Here we illustrate with the problem of finding all intersection points of \(e^x = x^4\) over the interval \([0,10]\). That is, for the function \(f(x) = e^x - x^4\) find the zeroes.
A quick plot shows, that the function has such a wide range, that looking over the entire domain at once will be problematic:
julia> f(x) = exp(x) - x^4
julia> plot(f, 0, 10)
Instead, we look between \([0,3]\) and \([8,9]\). A quick confirmation shows these are good choices to use. For example, between \(8\) and \(9\) we have:
julia> plot([f, x->0], 8, 9) ## plot f and the line y=0
So we find the values of the zero in the bracketed region \([8,9]\):
julia> bisection_method(f, 8, 9)
8.61316945643921
The root within \([0, 3]\) is found with:
julia> bisection_method(f, 0, 3)
1.4296118253841996
There is another root in the interval \([-10, 0]\) for the function \(f(x) = e^x - x^4\). Find its value:
Let b=
37 and \(f(x) = x^2 - b \cdot x \cdot \log(x)\). This
function has two zeroes on the positive \(x\) axis. You are asked to
find the largest (graph and bracket…):
Use the bisection method to find the root of
\[ g(x) = \tan(\theta) x + \frac{32/k}{200 \cos\theta} x - \frac{32}{k} \log\left(\frac{200 \cos\theta}{200\cos\theta - x}\right). \]

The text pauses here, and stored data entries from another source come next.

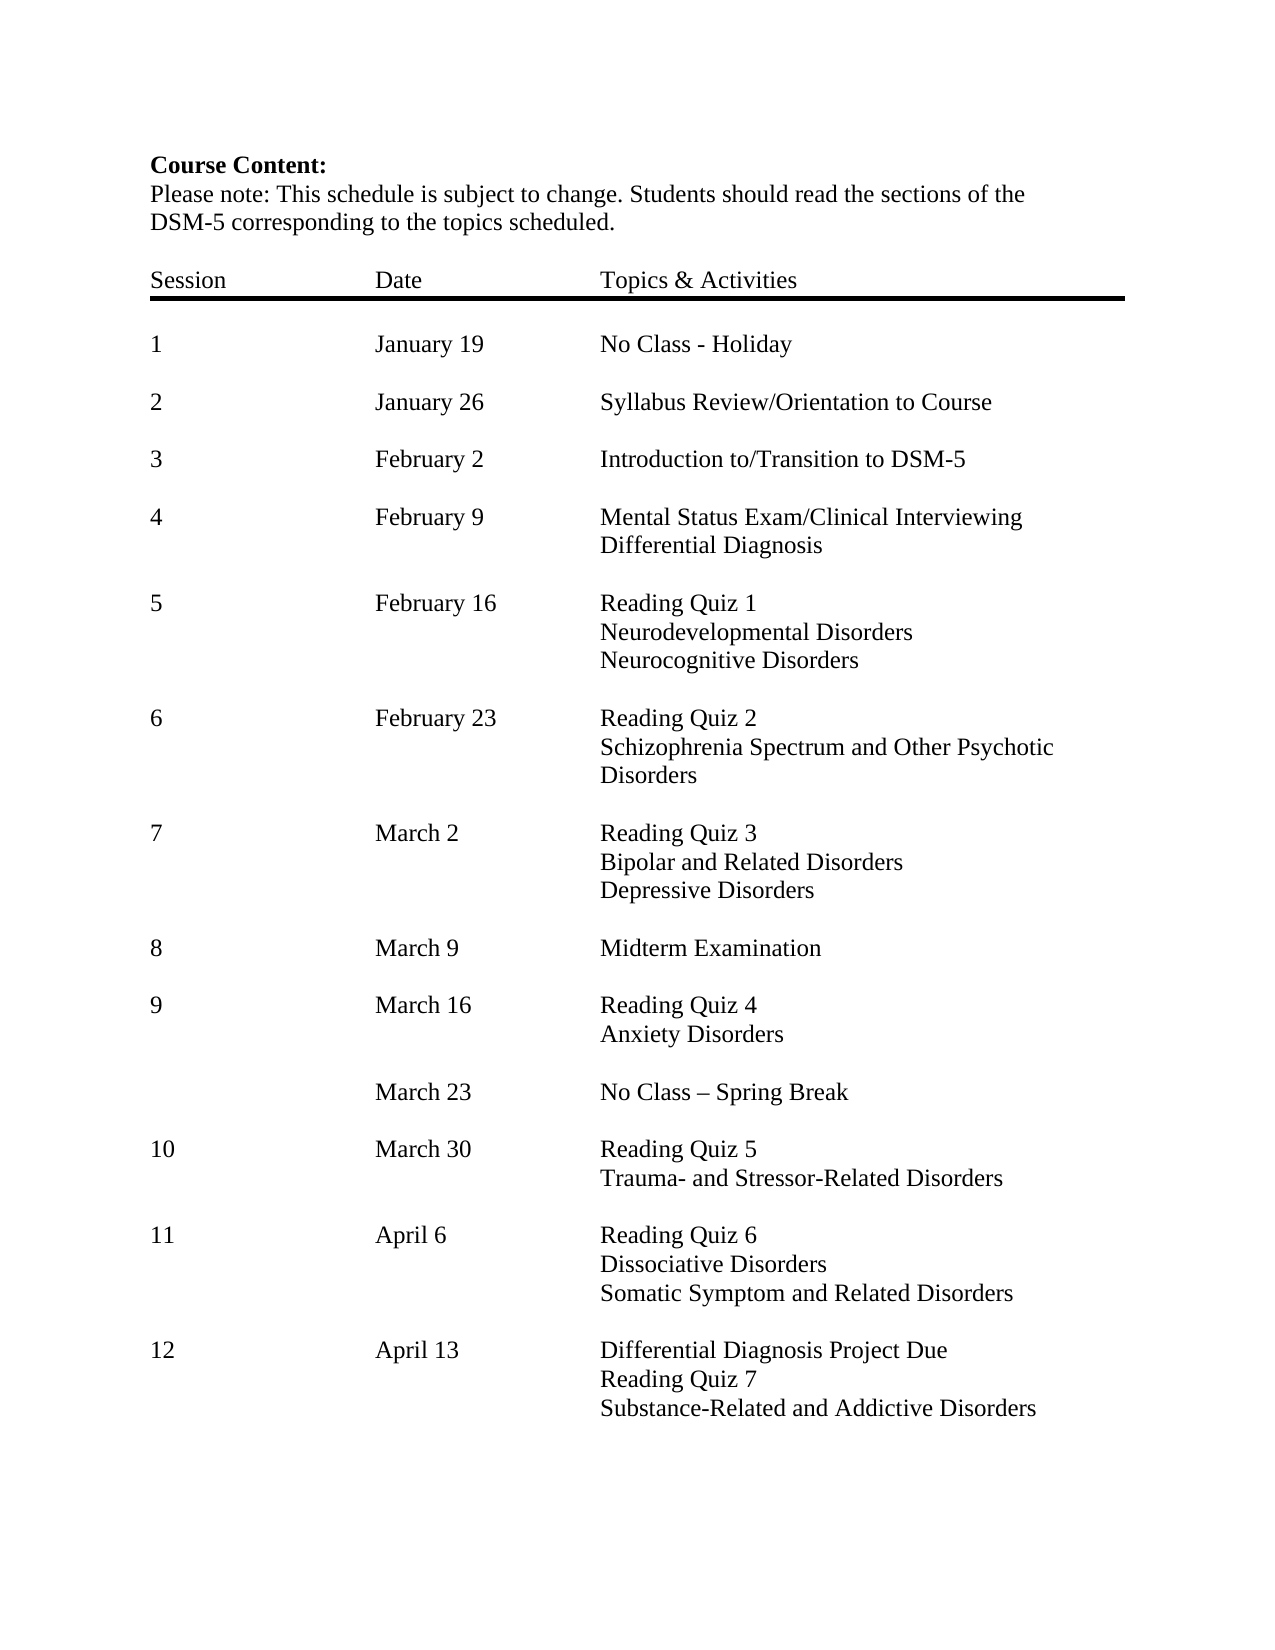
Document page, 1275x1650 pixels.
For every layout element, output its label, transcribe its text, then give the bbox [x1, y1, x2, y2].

text 7 March 2 Reading Quiz 3 [150, 818, 1125, 847]
text Schizophrenia Spectrum and Other Psychotic Disorders [600, 732, 1125, 789]
text 11 April 6 Reading Quiz 6 [150, 1221, 1125, 1249]
text Reading Quiz 7 [150, 1364, 1125, 1393]
text 4 February 9 Mental Status Exam/Clinical Interviewing [150, 502, 1125, 531]
text 3 February 2 Introduction to/Transition to DSM-5 [150, 444, 1125, 473]
text 12 April 13 Differential Diagnosis Project Due [150, 1336, 1125, 1364]
text Please note: This schedule is subject to change. Students should read the sections of the [150, 179, 1125, 207]
text 10 March 30 Reading Quiz 5 [150, 1134, 1125, 1163]
text Dissociative Disorders [150, 1249, 1125, 1278]
text Anxiety Disorders [150, 1019, 1125, 1048]
text Neurodevelopmental Disorders [150, 617, 1125, 646]
text Session Date Topics & Activities [150, 265, 1125, 296]
text Neurocognitive Disorders [150, 646, 1125, 674]
text 8 March 9 Midterm Examination [150, 933, 1125, 962]
text DSM-5 corresponding to the topics scheduled. [150, 207, 1125, 236]
text Bipolar and Related Disorders [150, 847, 1125, 876]
text March 23 No Class – Spring Break [150, 1077, 1125, 1106]
text Differential Diagnosis [150, 531, 1125, 559]
text Somatic Symptom and Related Disorders [150, 1278, 1125, 1307]
text Depressive Disorders [150, 876, 1125, 904]
text Course Content: [150, 150, 1125, 179]
text 1 January 19 No Class - Holiday [150, 329, 1125, 358]
text 2 January 26 Syllabus Review/Orientation to Course [150, 387, 1125, 444]
text 5 February 16 Reading Quiz 1 [150, 588, 1125, 617]
text 9 March 16 Reading Quiz 4 [150, 991, 1125, 1019]
text 6 February 23 Reading Quiz 2 [150, 703, 1125, 732]
text Trauma- and Stressor-Related Disorders [150, 1163, 1125, 1192]
text Substance-Related and Addictive Disorders [150, 1393, 1125, 1422]
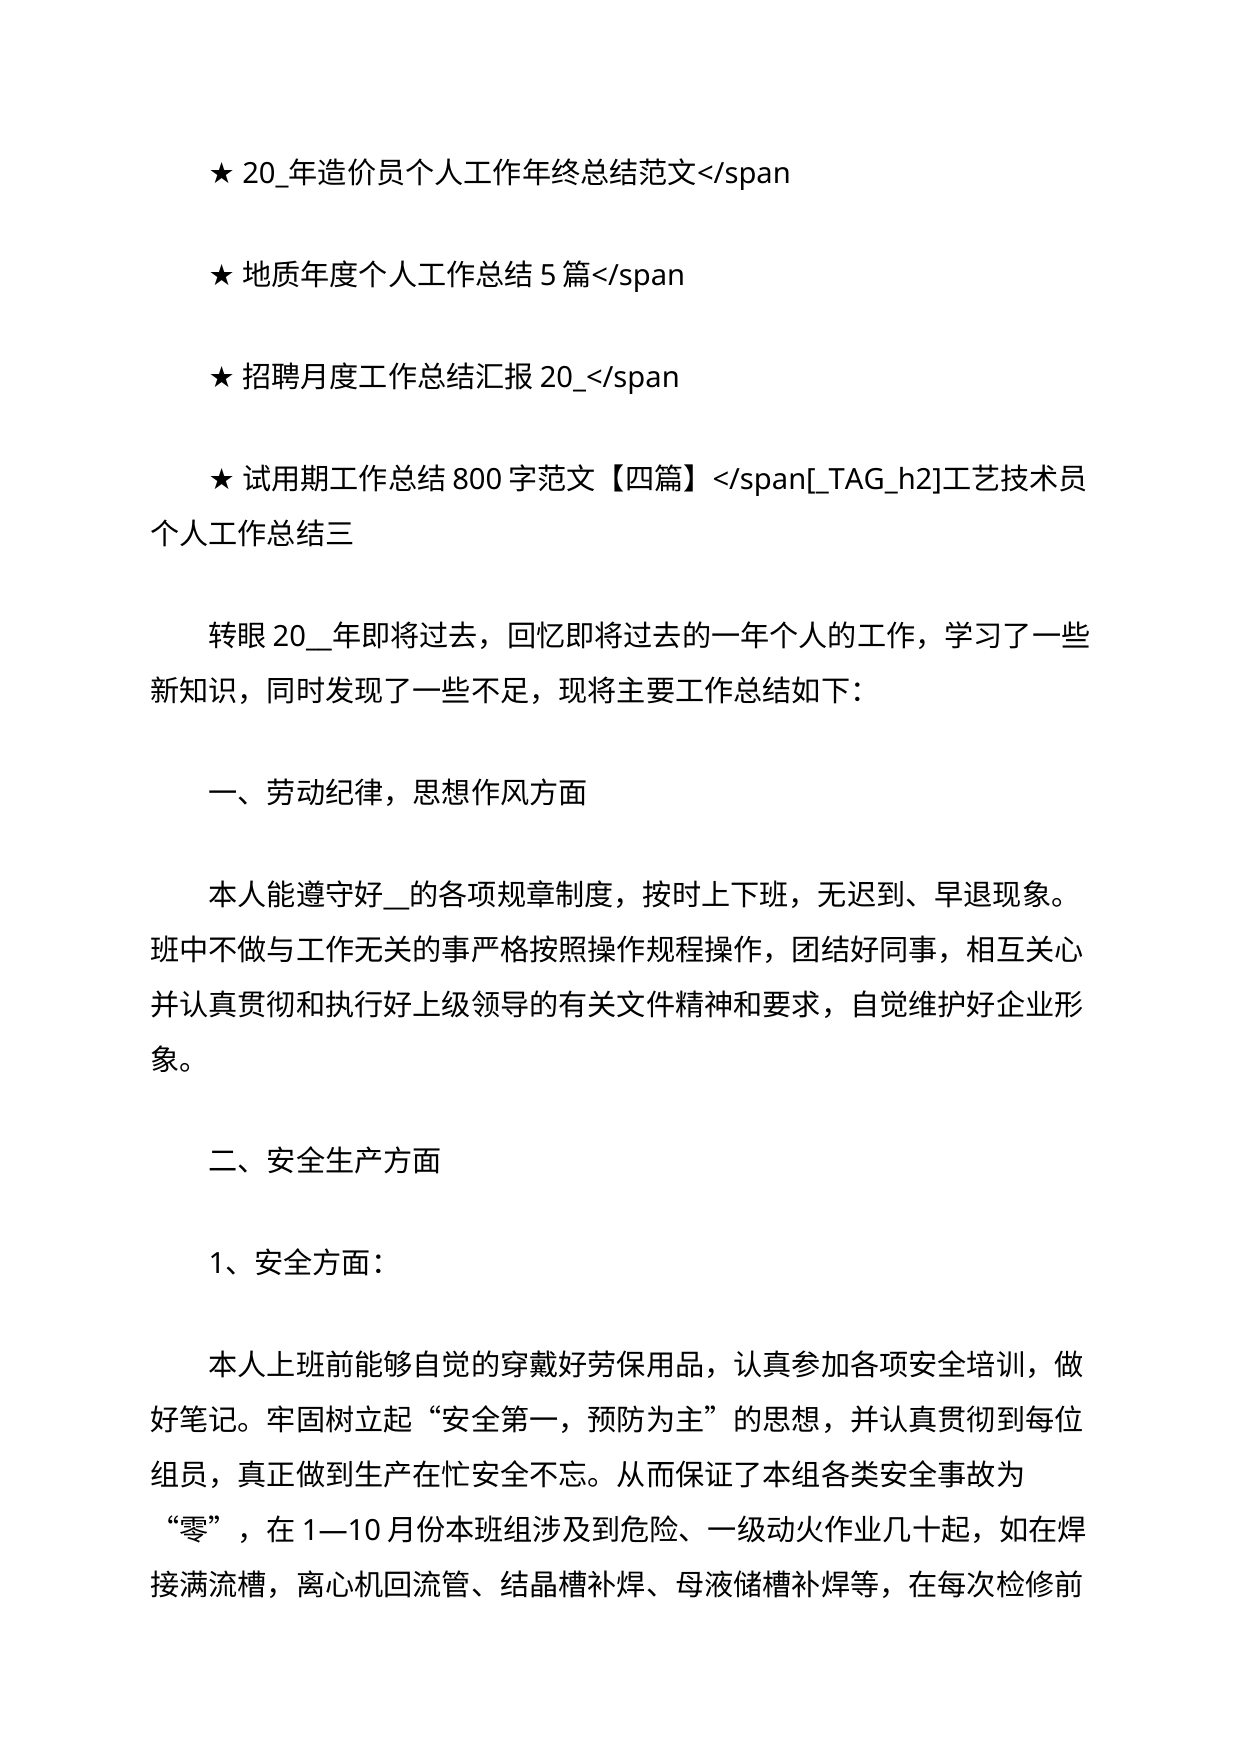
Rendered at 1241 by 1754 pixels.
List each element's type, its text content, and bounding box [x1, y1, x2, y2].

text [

for \(\theta = \pi/4\) and \(k=½\). If \(a = 200 \cos\theta\) use the values \(a/2\) and \(a-1\) to bracket the root.
One can speed the bisection method up by choosing the midpoint more carefully. The following function implements “Ridder's method” for picking the midpoint.
julia> function update_mid(a, b)
c = (a + b)/2
discr = f(c)^2 - f(a)*f(b)
c + (c - a) * sign(f(a) - f(b)) * f(c) / sqrt(discr)
end
Replace the update_mid
function in the bisection method and give it
a new name, say ridder
.
It takes 25 steps to do the bisection method for the function \(f(x) = \sin(x) - \cos^2(x)\)
julia> bisection_method( x -> sin(x) - cos(x)^2, 0, pi/2)
0.6662394364838946
How many steps does it take with Ridder's method?